A higher body mass index could be a risk factor in how effective the morning-after pill is in preventing pregnancy, and new research from Oregon Health & Science University found that doubling the standard dose did not improve outcomes.
In the study, recently published in the journal Obstetrics & Gynecology, a double-dose of over-the-counter emergency contraceptives—commonly known as Plan B or the morning-after pill—was not more effective in participants with a body mass index (BMI) higher than 30.
“Emergency contraception is a critical therapy for our patients. We need to ensure that it works effectively for everyone no matter their BMI or weight,” said lead author Alison Edelman, M.D., M.P.H., professor of obstetrics and gynecology in the OHSU School of Medicine. “The morning-after pill was initially developed when the population looked a lot different, and our study shows this outdated, one-size-fits-all approach is not effective.”
Emergency contraception provides an important line of defense in preventing pregnancy when taken as soon as possible after intercourse. All available methods of emergency contraception are safe and effective, but pills like Plan B that contain the medicine levonorgestrel (LNG) are more readily accessible, since they’re available over-the-counter, without a prescription.
Earlier research has found that BMI—a measurement of height-to-weight ratio—could impact the effectiveness of birth control pills as well as emergency contraception that relies on LNG: Individuals with a BMI of 30 experienced a failure of the morning-after pill four times as often as those with a BMI of less than 25.
Emergency contraception prevents pregnancy by delaying or inhibiting ovulation, or release of an egg: LNG rapidly reaches its peak level at a critical point before the body gives the signal to cause ovulation.
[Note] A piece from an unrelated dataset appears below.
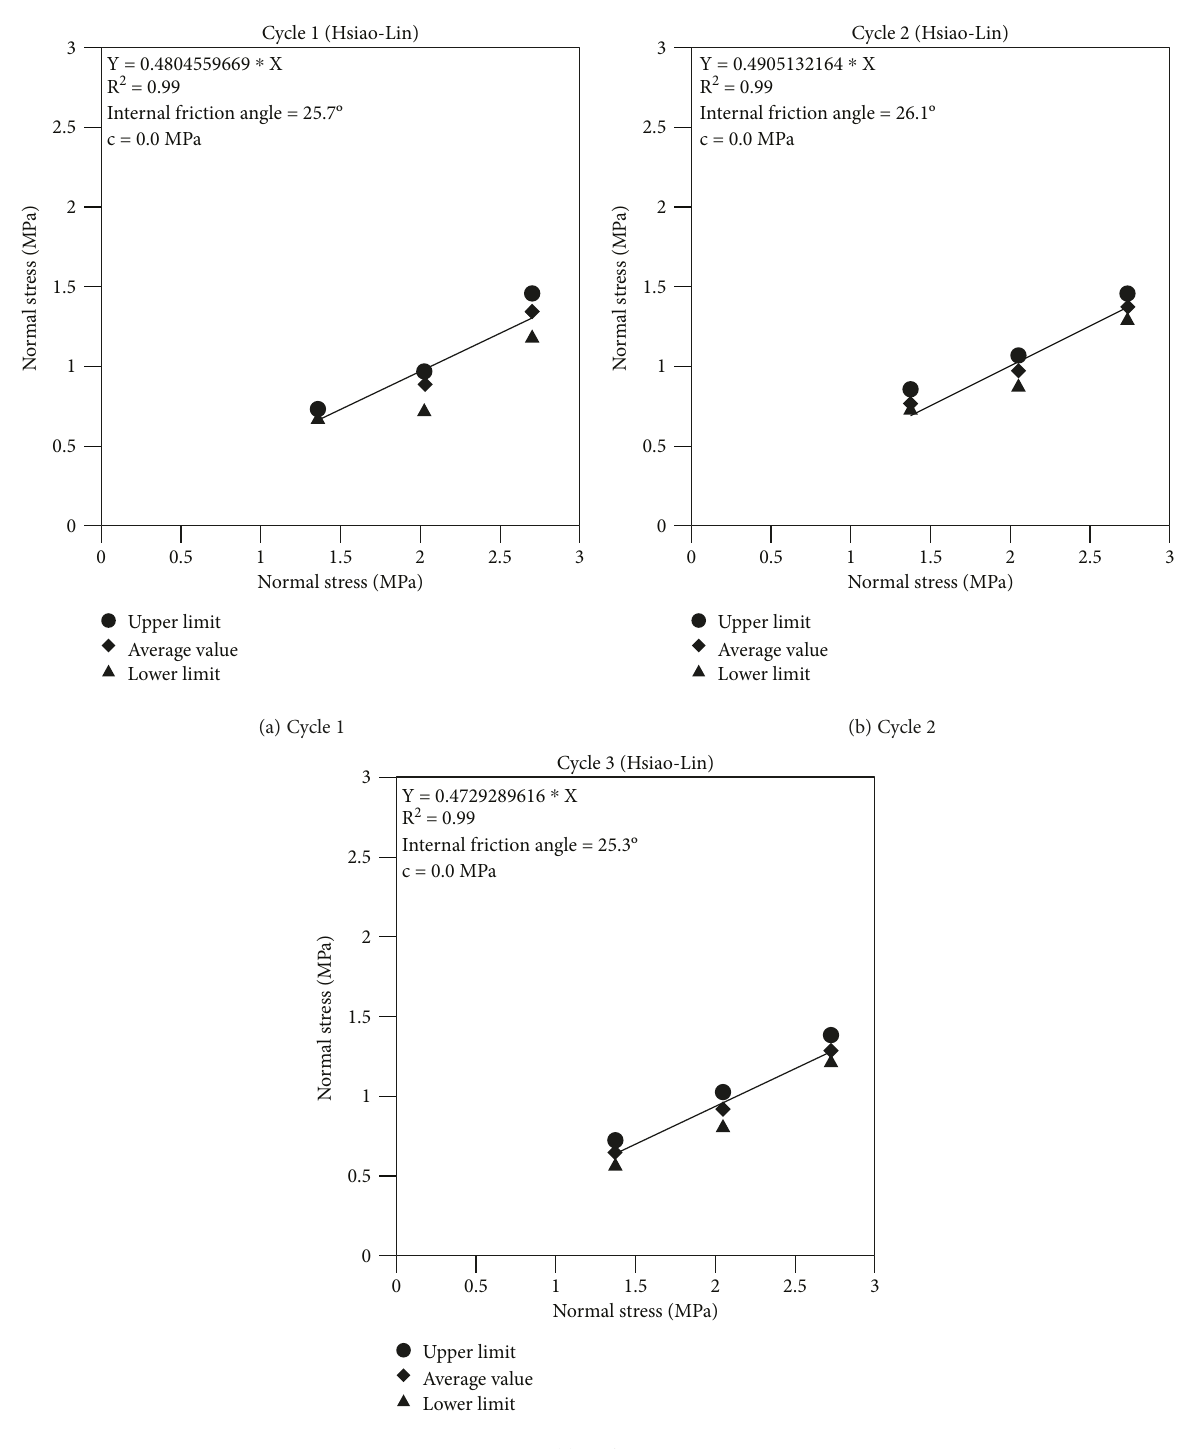
Figure 10: Failure criteria of the sliding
Edelman’s prior research shows that LNG blood levels were 50% lower in individuals with a BMI of 30 after taking a standard dose of the morning-after pill—so it never reaches its peak level, and fails to prevent ovulation.
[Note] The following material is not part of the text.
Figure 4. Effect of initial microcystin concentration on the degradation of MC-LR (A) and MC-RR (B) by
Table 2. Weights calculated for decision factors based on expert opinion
Researchers hypothesized that the simple strategy of doubling the dose of LNG emergency contraception may result in reaching that critical peak drug level at the right time, despite greater BMI.
The study included a randomized control trial which enrolled 70 healthy, reproductive-age individuals with regular menstrual cycles, BMIs higher than 30, and weights of at least 176 pounds. Researchers measured the number of participants who experienced delay or inhibition of ovulation when taking the regular dose versus double the dose of emergency contraception.
Their results showed no difference in effectiveness between the group that took the single dose or double dose of LNG. Edelman emphasized that although the simplest adjustment did not work, their study will help guide research to find the most effective strategy.